Спасибо за внимание. Сейчас у меня на лечении три пациента с такой проблемой, но они не в стационаре, а на амбулаторном лечении. Помимо обычных методов - медикаментозного, физиотерапевтического, (мануальной, иглорефлексотерапии, подводного вытяжения - эти манипуляции я провожу сам), возникает вопрос необходимости обезболивания используя паравертебральную блокаду. В связи с чем, меня интересует использование каких медикаментозных средств более оправдано, исходя из опыта коллег, если они любезно поделятся своими наработками в этом вопросе. И вообще, интересно, что нового в лечении этой патологии. Зарание спасибо. С уважением Аркадий.


----------



## Доктор Ступин (30 Авг 2009)

Привет любимой Грузии. Скоро к вам, давить виноград!
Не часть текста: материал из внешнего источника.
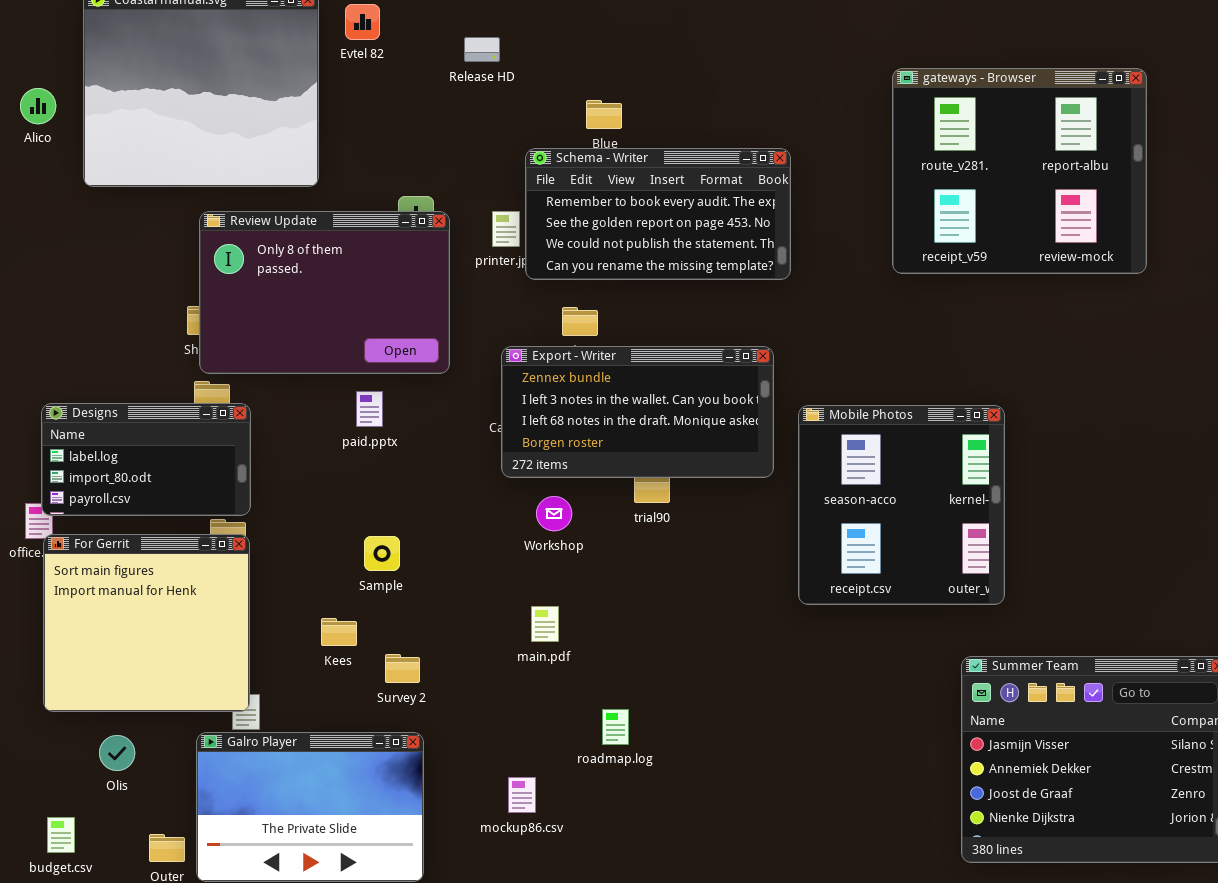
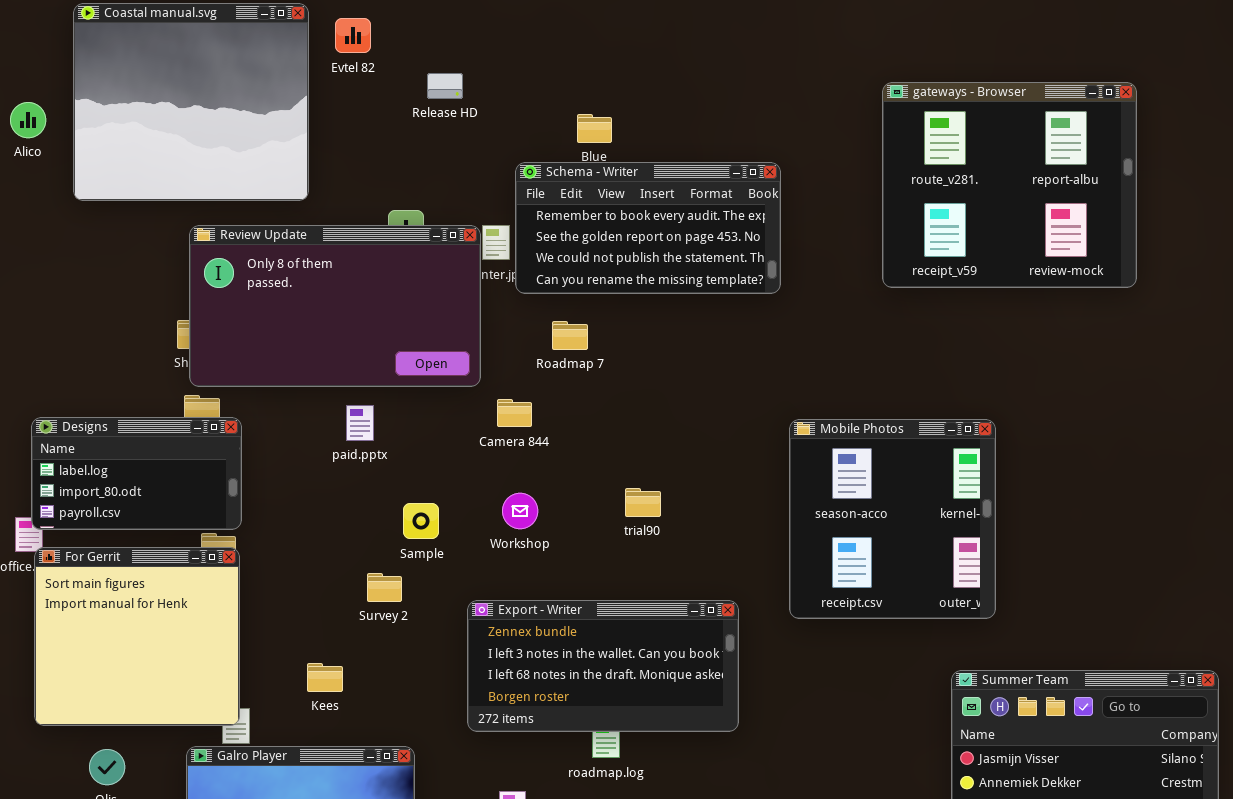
Release HD: [464,37,500,62] -> [427,73,463,99], moved
Review Update: [199,211,450,374] -> [189,225,481,387], resized
Export - Writer: [501,346,774,478] -> [467,600,739,732], moved
Workshop: [536,496,572,531] -> [502,493,538,529], moved
Sample: [364,536,400,571] -> [403,503,439,539], moved
Kees: [321,618,357,646] -> [307,663,343,692], moved
Survey 2: [385,654,420,683] -> [367,573,402,602], moved

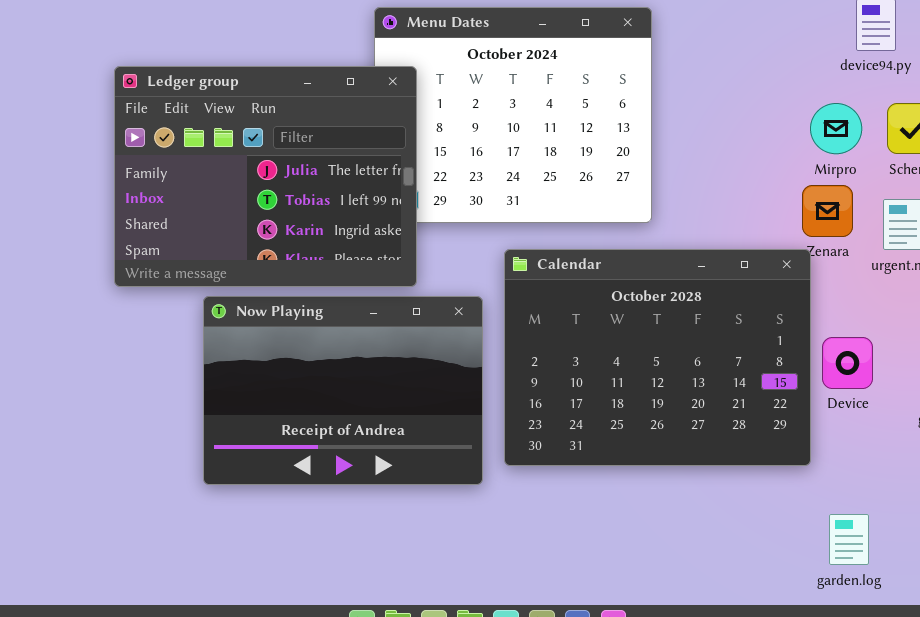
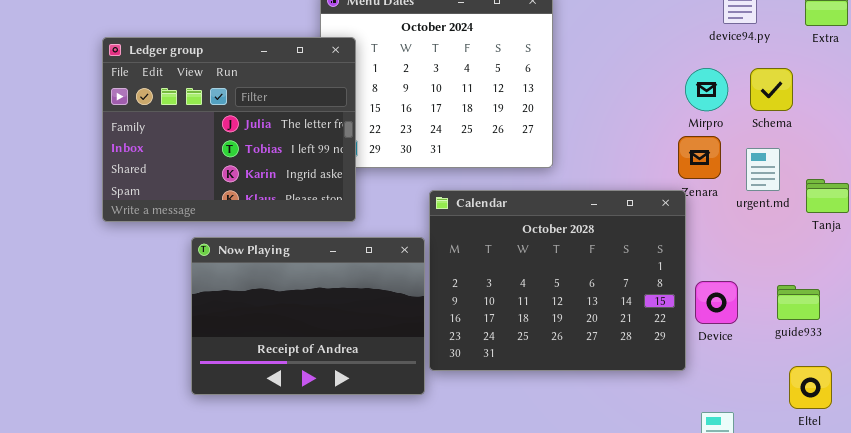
Now Playing: [203,296,483,485] -> [191,237,425,395], moved
Device: [822,337,873,389] -> [695,281,738,324], moved

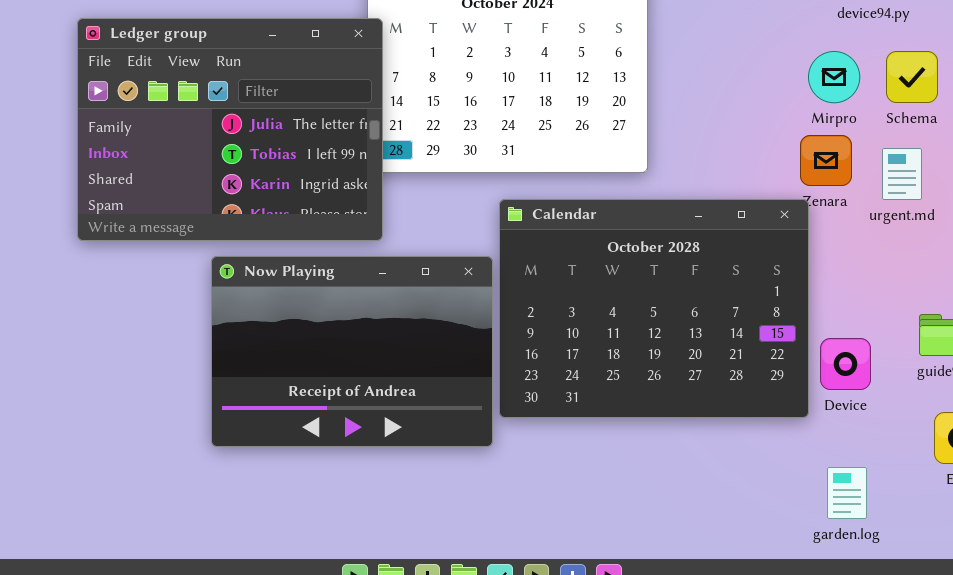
Ledger group: [102,37,356,222] -> [77,18,383,241], moved
Device: [695,281,738,324] -> [820,338,871,390], moved

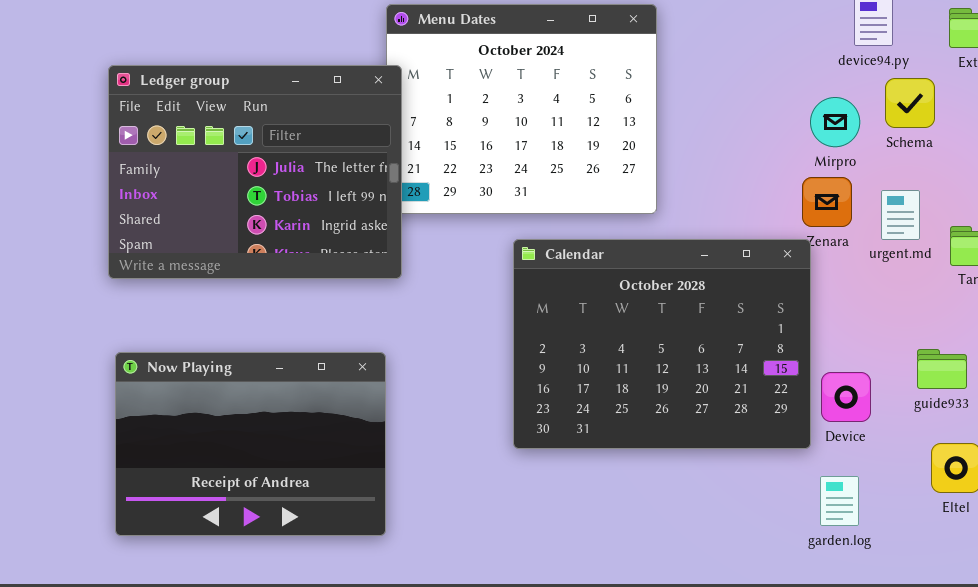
Schema: [886,51,938,103] -> [885,78,935,128], moved
Now Playing: [211,256,493,447] -> [115,352,386,536], moved
garden.log: [827,467,867,519] -> [820,476,859,526], moved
Недостаток форума. Все открыто.
Дипроспан (Флостерон) если он у вас есть.aiwan
Для короткого действия - Дексаметазон.

В Инете есть интересная работа по введению Ксефокама.


----------



## Арушанов Аркадий (30 Авг 2009)

Если не ошибаюсь Федор Петрович, спасибо, а как его вводить, точнее - чем обезболить кожные покровы и дальше по мере введения иглы. Если не трудно, подскажите или где можно прочесть в инете по подробнее о самой технической стороне, а в гости - всегда ждем. С уважением Аркадий.


----------



## Доктор Ступин (30 Авг 2009)

Тер-Вартаньян - Локальная инъекционная терапия при поражениях суставов и периартикулярных тканей.
Есть в Инете. Можно скачать.
Вводить на Лидокаине или Новокаине. Отдельного обезболивания в месте введения не нужно. Введение по ходу иглы, привествуется (не Гидрокортизон).


----------



## Ell (31 Авг 2009)

Тему закрываю.
В открытом доступе не стоит обсуждать.
aiwan


----------